L'avvento della Brexit

Nel 2017, con Theresa May che convoca elezioni anticipate per rafforzare la posizione del governo Tory a Brexit ormai in atto (consultazione popolare effettuata il 23 giugno dell'anno precedente), l'Snp si conferma terzo partito britannico cedendo però qualche seggio ai rivali conservatori, che beneficiano dello slogan “no to IndyRef2” guadagnando 12 seggi proprio nel momento in cui, trascorsi ormai tre anni dal referendum, in Scozia sembrava tornare in auge l'idea di riprovarci con la richiesta d'indipendenza. Tempi forse non ancora maturi in virtù di un sentimento pro-Brexit che, due anni fa, era al massimo del suo carisma, con solo qualche sospetto, senza troppe convinzioni, che, di lì a poco, avrebbe iniziato a suscitare più di qualche dubbio. Colpa di una tornata elettorale non proprio favorevole ai Tory, ai quali serve l'appoggio del Dup per spuntarla sui laburisti, e di una trattativa con Bruxelles che presenta ancora troppi nodi da sciogliere, primo fra tutti quello sul backstop irlandese, che vede spettatori interessati proprio gli unionisti nordirlandesi, nuovi alleati della premier.

Prosegue lo stallo

In tutto il panorama politico britannico del dopo IndyRef, va notato come cinque anni di fermento a Westminster non abbiano ancora chiarito, come evidenzia la Bbc, un punto considerato cruciale dal National Party, ossia le reali motivazioni della disparità fra il voto scozzese e quello complessivo della Gran Bretagna al referendum del 2016, quando addirittura il 62% dei votanti al di sopra del Vallo scelse di barrare la casella del Remain.

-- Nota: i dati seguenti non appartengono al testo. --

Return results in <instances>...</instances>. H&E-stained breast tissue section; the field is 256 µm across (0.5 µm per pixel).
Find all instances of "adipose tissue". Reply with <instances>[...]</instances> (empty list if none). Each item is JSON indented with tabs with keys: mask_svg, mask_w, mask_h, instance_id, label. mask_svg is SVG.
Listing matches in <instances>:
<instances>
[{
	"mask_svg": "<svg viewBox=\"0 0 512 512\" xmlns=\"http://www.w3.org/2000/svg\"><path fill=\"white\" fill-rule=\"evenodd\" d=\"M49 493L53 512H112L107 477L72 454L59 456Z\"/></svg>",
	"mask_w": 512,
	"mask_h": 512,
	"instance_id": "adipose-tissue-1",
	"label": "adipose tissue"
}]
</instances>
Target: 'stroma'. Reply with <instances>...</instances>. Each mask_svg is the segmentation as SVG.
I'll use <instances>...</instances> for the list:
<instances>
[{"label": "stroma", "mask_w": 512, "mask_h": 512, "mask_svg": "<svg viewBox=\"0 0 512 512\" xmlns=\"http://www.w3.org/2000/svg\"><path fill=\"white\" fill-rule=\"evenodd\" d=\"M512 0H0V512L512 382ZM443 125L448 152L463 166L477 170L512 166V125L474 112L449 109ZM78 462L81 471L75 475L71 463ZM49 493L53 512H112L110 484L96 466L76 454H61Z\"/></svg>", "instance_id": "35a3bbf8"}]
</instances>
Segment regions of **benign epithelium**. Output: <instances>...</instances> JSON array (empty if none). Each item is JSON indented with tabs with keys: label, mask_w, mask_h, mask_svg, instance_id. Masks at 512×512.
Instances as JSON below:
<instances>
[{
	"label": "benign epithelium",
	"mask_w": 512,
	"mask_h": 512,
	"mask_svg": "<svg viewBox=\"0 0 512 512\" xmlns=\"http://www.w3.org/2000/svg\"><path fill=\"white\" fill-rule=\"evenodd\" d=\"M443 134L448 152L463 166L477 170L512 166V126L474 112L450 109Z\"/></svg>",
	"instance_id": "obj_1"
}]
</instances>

Un vuoto che, a distanza di un lustro dall'IndyRef, rappresenta un'incognita più grande del sentimento indipendentista che pure continua ad aleggiare sulla politica di Scozia, tanto che la stessa Nicola Sturgeon, nel giorno del quinto anniversario, ha fatto sapere di “essere in Germania, in lotta per un futuro dell'Unione europea che potremmo perdere perché non siamo indipendenti”, ribadendo che “il futuro della Scozia appartiene alle mani scozzesi”. Dichiarazioni che cozzano con il più recente sondaggio effettuato fra l'elettorato che, come rilevato, solo in minima parte sarebbe favorevole a un nuovo referendum. Va inoltre considerato che, ora come ora, l'urgenza della questione Brexit rischia di decentrare l'attenzione da qualsiasi altra incombenza politica il che, vista la linea di Sturgeon che preme per avere un IndyRef sul modello del 2014 (quindi con avallo di Londra, tanto per non ripetere esperienze tipo Catalogna), posticiperebbe a data da destinarsi qualsiasi discorso concreto su un possibile ritorno al voto. Rimandando ulteriormente ogni chiarimento, necessario soprattutto agli scozzesi, sulla loro reale volontà, vista la nube che ancora si staglia su un Paese tuttora orientato sull'europeismo ma scettico su uno sganciamento totale dalle mani di Londra. Roba che ai tempi di Bannockburn non ci sarebbe stato nemmeno da discutere. Ma quella era davvero un'altra epoca.